INFORMATION GIVEN –
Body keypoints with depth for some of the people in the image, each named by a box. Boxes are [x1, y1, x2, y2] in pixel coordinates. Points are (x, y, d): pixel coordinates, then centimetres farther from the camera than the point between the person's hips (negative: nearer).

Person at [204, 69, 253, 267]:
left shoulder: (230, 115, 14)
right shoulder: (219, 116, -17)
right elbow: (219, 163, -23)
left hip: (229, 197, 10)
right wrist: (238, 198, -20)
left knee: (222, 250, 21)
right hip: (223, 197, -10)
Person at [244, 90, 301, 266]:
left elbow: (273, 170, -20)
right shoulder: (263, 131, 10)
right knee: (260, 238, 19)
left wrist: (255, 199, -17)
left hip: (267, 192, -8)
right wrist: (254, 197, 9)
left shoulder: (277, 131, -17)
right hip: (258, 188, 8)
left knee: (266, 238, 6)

GOAL OF THE EXERCISE – Find each line in the items above that contains the word "left" and copy those lines out. Match capitalization exactly.

TASK RESULT –
left shoulder: (230, 115, 14)
left hip: (229, 197, 10)
left knee: (222, 250, 21)
left elbow: (273, 170, -20)
left wrist: (255, 199, -17)
left hip: (267, 192, -8)
left shoulder: (277, 131, -17)
left knee: (266, 238, 6)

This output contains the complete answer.